Bachmann upbeat despite second major defection

Michele Bachmann
Republican presidential candidate Michele Bachmann talks with Catherine Morris, right, and others during a stop in Osceola, Iowa, Wednesday, Dec. 28, 2011.
MPR Photo/Jeffrey Thompson

Minnesota Rep. Michele Bachmann contends that her prospects in Tuesday's Iowa caucuses are brighter than ever, despite having lost her Iowa campaign chairman and her political director to rival GOP presidential candidate Rep. Ron Paul.

As if the defections weren't enough, a new poll shows Bachmann ranking dead last among the Republican presidential hopefuls competing in Iowa. And it appears Rick Santorum, not Bachmann, is the third-tier candidate pushing toward the top of the bunch.

Bachmann's Iowa campaign chairman state Sen. Kent Sorenson endorsed Ron Paul onstage at a rally Wednesday evening in Des Moines, just hours after he had appeared with Bachmann at a different event.

"I just want to tell you guys that I'm going to do everything I can in the next few days to help in Iowa and beyond," Sorenson said. "And we're going to take Ron Paul all the way to the White House in 2012."

Almost immediately, the Bachmann campaign accused Sorenson of selling out. A brief statement said Sorenson told Bachmann the Paul campaign had offered him "a large sum of money to switch sides," but that he assured her he would not leave her campaign.

At a news conference Thursday outside a Des Moines radio station, Bachmann took a few questions about Sorenson's departure before aides cut her off and ushered her on to her campaign bus.

"Our campaign is strong," Bachmann said.

Michele Bachmann
Republican presidential candidate Michele Bachmann pauses before a live television interview at the Northside Cafe in Winterset, Iowa, Wednesday, Dec. 28, 2011.
MPR Photo/Jeffrey Thompson

Polls show Paul at or near the top in Iowa and Bachmann at or near the bottom. Bachmann insists Paul recruited Sorenson in the hope of slowing down her momentum. Bachmann said thousands of Ron Paul supporters are now backing her out of concern over Paul's approach to national security, specifically his unwillingness to confront Iran on its plans to build nuclear weapons.

Bachmann said the Paul campaign lured away Sorenson with a pile of money, plain and simple.

"I had a conversation with Kent Sorenson and in the direct conversation that I had with him, he told me that he was offered money, he was offered a lot of money by Ron Paul campaign to go and associate with the Ron Paul campaign," Bachmann said. "No one else knows about that conversation other than Kent Sorenson and myself, and I know what he said about that."

Bachmann said the conversation took place via telephone on Tuesday. She did not say how much money Sorenson was offered.

Sorenson did not return calls but the Paul campaign distributed a statement by him late Thursday afternoon denying that he was offered or took any money from the campaign. Sorenson said he was saddened by the way Bachmann's campaign reacted.

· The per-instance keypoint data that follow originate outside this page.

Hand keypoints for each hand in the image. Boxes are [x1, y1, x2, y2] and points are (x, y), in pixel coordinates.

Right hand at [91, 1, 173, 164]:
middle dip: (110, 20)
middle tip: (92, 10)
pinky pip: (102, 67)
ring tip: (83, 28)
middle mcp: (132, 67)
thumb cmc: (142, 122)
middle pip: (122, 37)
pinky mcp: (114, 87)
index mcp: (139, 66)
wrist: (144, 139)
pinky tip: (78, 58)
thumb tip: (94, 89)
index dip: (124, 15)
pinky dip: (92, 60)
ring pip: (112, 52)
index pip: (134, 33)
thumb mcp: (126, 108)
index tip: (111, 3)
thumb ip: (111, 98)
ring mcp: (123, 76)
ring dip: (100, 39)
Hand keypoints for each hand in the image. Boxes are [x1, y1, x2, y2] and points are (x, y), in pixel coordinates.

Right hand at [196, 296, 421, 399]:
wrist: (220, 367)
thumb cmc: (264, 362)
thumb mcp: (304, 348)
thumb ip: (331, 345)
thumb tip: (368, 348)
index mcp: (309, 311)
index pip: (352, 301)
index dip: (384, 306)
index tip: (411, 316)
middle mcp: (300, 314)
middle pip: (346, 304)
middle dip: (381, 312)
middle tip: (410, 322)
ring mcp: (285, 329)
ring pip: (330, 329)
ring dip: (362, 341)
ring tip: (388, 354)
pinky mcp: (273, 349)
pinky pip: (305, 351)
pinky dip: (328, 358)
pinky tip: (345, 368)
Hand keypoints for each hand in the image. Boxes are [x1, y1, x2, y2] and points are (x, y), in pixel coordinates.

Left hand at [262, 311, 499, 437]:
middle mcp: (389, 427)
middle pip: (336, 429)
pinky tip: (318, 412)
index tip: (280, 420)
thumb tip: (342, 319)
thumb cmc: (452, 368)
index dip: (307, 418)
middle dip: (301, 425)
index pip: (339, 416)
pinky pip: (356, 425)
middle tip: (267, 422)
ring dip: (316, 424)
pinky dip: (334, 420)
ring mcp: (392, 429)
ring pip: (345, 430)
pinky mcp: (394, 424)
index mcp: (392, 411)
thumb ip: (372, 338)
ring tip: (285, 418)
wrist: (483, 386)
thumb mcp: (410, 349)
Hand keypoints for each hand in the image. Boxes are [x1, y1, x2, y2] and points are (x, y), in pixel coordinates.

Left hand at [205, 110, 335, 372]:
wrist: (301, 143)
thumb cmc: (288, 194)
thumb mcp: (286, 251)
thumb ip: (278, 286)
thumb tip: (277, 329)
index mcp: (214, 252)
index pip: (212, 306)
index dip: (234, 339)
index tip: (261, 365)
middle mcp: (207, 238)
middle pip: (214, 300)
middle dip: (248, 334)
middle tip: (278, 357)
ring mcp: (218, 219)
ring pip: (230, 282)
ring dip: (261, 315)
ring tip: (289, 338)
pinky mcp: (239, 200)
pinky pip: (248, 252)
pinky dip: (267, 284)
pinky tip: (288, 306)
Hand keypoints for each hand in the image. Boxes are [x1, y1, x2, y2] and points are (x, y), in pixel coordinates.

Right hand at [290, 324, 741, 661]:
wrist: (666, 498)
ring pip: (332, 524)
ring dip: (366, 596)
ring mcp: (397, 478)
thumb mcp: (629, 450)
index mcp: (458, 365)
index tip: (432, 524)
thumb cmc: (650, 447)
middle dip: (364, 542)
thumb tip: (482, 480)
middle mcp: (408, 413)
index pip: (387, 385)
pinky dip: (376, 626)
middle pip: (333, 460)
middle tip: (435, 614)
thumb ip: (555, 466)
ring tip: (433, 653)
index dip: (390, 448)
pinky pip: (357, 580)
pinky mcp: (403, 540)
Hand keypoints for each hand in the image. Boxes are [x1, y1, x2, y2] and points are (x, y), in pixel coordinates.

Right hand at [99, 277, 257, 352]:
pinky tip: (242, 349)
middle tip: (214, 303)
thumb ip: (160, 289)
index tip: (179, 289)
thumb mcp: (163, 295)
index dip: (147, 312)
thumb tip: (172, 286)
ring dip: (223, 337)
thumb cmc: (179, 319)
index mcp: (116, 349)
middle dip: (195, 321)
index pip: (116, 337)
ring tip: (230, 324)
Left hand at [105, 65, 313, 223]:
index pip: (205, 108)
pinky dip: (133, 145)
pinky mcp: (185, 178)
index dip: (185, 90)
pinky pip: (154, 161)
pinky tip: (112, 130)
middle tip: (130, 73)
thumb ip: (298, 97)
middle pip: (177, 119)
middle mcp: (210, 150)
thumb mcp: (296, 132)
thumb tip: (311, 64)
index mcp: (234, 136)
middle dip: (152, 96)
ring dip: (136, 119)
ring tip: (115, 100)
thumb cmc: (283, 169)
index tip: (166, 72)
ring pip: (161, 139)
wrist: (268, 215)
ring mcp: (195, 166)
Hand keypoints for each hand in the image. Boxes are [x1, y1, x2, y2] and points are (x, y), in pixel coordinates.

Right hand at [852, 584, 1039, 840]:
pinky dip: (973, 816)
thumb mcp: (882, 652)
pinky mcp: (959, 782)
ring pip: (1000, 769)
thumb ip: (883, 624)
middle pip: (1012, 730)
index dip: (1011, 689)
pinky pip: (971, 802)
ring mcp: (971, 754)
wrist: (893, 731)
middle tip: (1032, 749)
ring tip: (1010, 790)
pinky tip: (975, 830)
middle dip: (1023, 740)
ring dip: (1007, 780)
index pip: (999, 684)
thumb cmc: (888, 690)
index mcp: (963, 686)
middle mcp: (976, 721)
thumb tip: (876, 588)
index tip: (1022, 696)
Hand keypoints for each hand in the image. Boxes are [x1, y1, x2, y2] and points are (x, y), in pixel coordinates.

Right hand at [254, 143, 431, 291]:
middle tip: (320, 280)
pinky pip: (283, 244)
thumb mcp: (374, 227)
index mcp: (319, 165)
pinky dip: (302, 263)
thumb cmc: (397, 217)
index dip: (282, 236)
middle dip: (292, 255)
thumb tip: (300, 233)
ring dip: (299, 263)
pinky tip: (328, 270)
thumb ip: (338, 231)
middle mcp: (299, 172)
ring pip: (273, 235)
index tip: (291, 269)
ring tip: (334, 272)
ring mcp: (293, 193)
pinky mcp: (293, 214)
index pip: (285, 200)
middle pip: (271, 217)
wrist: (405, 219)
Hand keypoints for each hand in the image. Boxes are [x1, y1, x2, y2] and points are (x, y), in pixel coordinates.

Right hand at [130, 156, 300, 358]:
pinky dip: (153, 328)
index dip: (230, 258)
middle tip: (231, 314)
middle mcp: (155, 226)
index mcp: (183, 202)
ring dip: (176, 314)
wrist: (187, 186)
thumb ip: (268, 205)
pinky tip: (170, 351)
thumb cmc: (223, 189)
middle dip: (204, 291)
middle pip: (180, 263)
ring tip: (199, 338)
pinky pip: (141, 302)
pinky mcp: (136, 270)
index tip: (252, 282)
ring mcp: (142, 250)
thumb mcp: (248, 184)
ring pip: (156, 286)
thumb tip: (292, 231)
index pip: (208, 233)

Bachmann' political director in Iowa, Wes Enos, issued a statement Thursday morning on Ron Paul Campaign stationary stating that Sorenson's decision was, "in no way financially motivated."

The Bachmann campaign said later in the day that Enos too no longer works for the campaign.

Michele Bachmann
Samantha Kittle, 11, and others wait to exit the Oasis Steak House & Lounge after Republican presidential candidate Michele Bachmann met with residents in Glenwood, Iowa, Tuesday, Dec. 27, 2011.
MPR Photo/Jeffrey Thompson

The situation is not good news for Bachmann's campaign, Drake University political science professor Dennis Goldford said.

"I don't know anything with regard to the validity to the claims about money but certainly from Congresswoman Bachmann's standpoint, this is not something you want to have to deal with in the closing five days of the caucus," he said.

If there's anything positive for Bachmann in the story, Goldford said, it is that she's at least getting her name in the news at a time when most news media attention is on the candidates with more support in the polls.

As Bachmann, Rick Santorum and Rick Perry battle for the support of social conservatives and evangelical Christians, there is concern in that wing of Iowa's Republican party that the votes could be split among candidates so much that a socially moderate candidate could win next week.

Some religious and political leaders have encouraged Bachmann, Perry and Santorum to form an alliance, and create conservative "dream ticket." Warren County GOP chairman Rick Halverson is among them.

"I asked Michele today, 'You and one or two of the other candidates need to team up and get in the same car and drive it all the way to the White House, I don't care who's in the front seat or who's in the back seat, but you're splitting the good conservative vote too many ways here, and I'm afraid that's going to put somebody like Mitt Romney in the White House,' " Halverson said.

But so far Bachmann, Perry and Santorum have expressed no interest in an alliance and continue to actively campaign against each other.